Thousands of EU citizens living in the UK could see their benefits cut off from September if they have not applied for the EU Settlement Scheme to preserve their post-Brexit rights.
Campaigners said the government decision could push Europeans unaware of the need to apply to maintain their rights in post-Brexit Britain into poverty.
Around 70,000 EU citizens in receipt of benefits had not applied to the EUSS before the 30 June deadline, The Times reported.
But a warning letter will be sent next month to claimants who have not applied to the scheme, and they will be offered one month to do so until having their benefits cut off, according to The Independent.

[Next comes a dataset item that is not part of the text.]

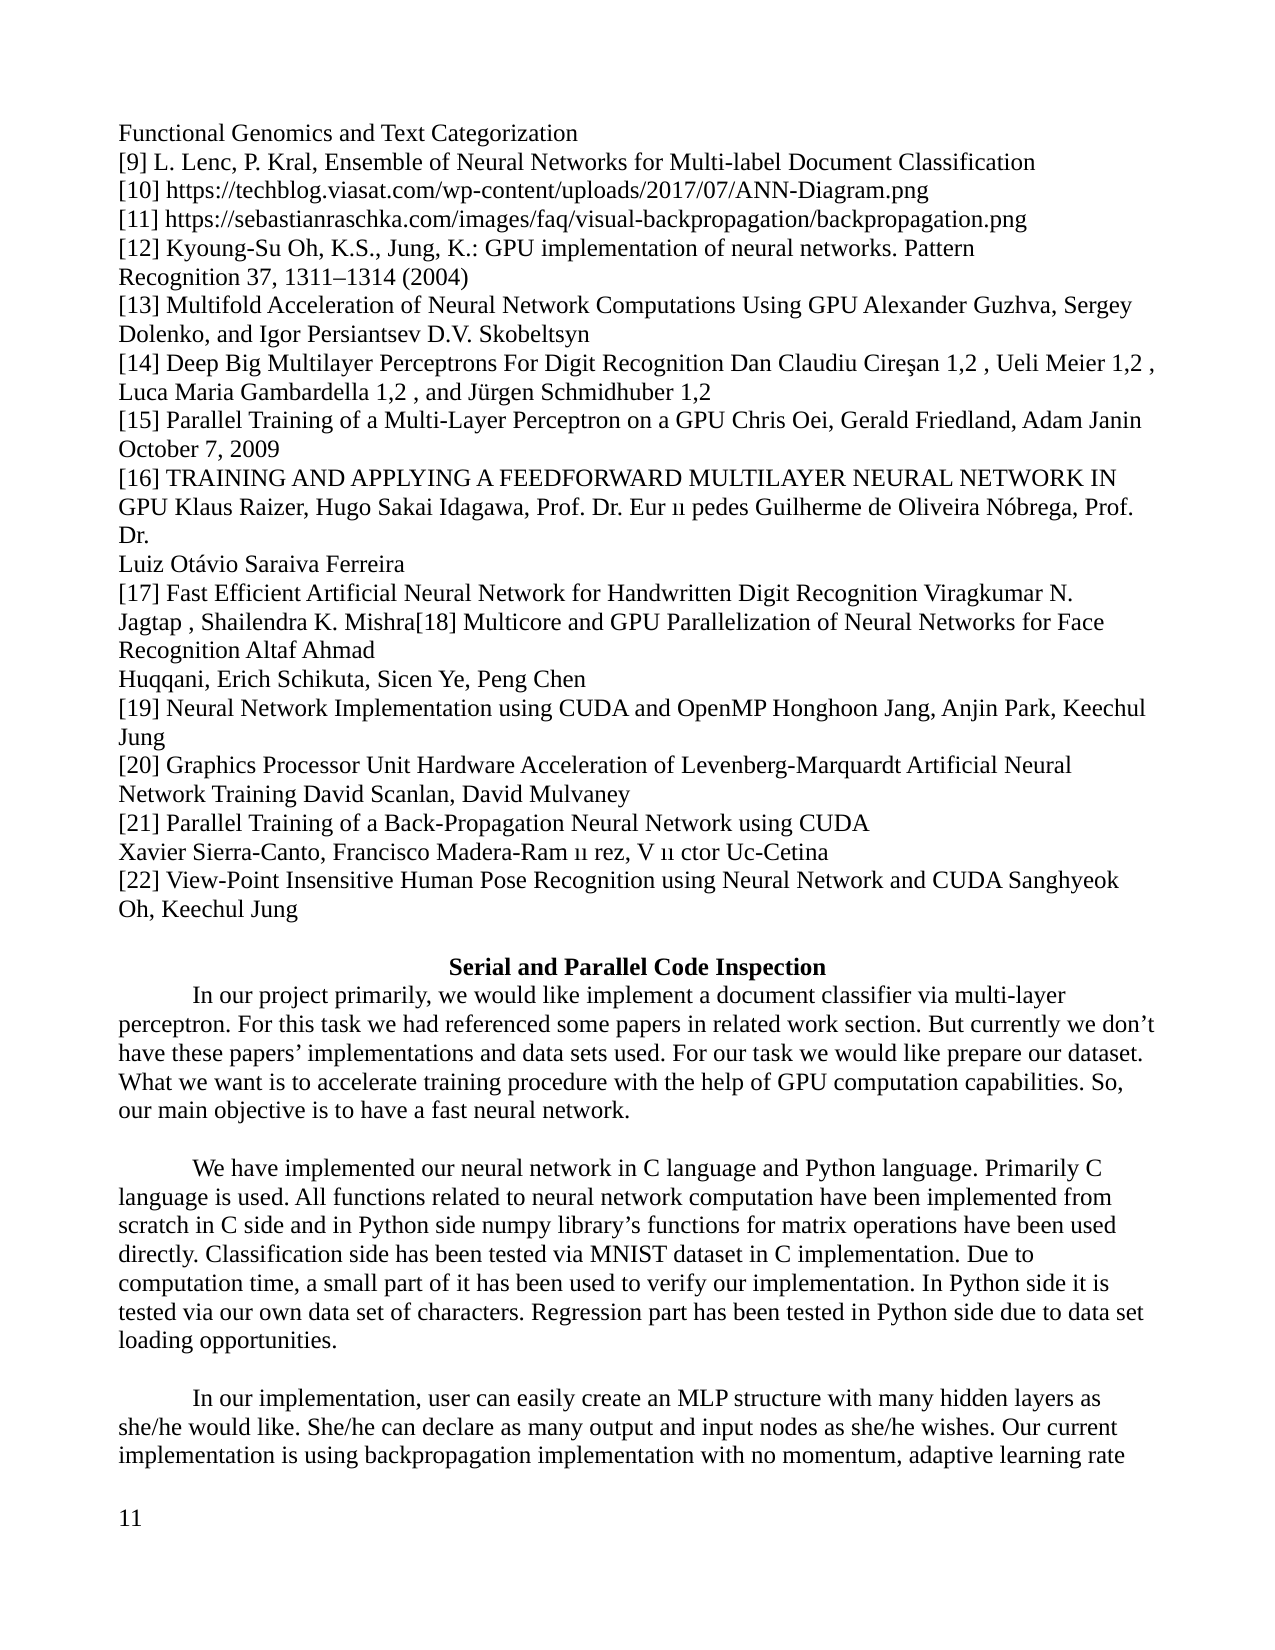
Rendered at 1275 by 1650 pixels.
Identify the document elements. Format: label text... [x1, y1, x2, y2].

The Department for Work and Pensions did not confirm how many letters will be sent out next month, but they initially indentified a group of 130,000 European benefit claimants who had not applied for the EUSS.

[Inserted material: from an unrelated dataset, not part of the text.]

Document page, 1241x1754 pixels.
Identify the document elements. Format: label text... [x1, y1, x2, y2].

A government spokesperson said the letters would make the support available to late applicants “very clear” – and promised vulnerable claimants who are eligible for the EUSS will be protected from the removal of benefits.
“Every day thousands of people are being given status through the hugely successful EU settlement scheme and the government continues to use every possible channel to encourage those who are eligible to apply and secure the status they are entitled to,” they told the newspaper.
Earlier this year, Campaigners have warned that discrimination against EU citizens will surge this summer because of teething issues with the digital certificates handed out under the new settlement scheme.
The scheme, which was launched in 2019 by the Home Office to register European citizens living in the UK after Brexit, has been criticised for its “lack of inclusivity” and “technical problems”.
Nicolas Hatton, the CEO of EU citizens’ rights organisation the3million, said the online system sometimes does not recognise identity documents needed to prove one’s rights to live, rent and access healthcare in the UK.
He told The London Economic: “We are seeing that people are posting screenshots online when the system doesn’t work, there are a lot of people struggling with their identity documents.
Physical proof needed
“Ministers said that old documents would always be valid to provide evidence of status but there is a design flaw to this scheme.
“The Home Office has recognised that not everyone can apply electronically but would not recognise that not everyone will be able to prove their status electronically.”
Hatton added: “The existing discrimination in Britain will be exacerbated. It’s very concerning that the government will not provide a physical proof for this status.
“Brexit has been very traumatic for many EU citizens, they feel insecure about their lives in Britain, so that is the one thing the government could have done for them to feel secure but which is completely disregarded – even after our campaigning.”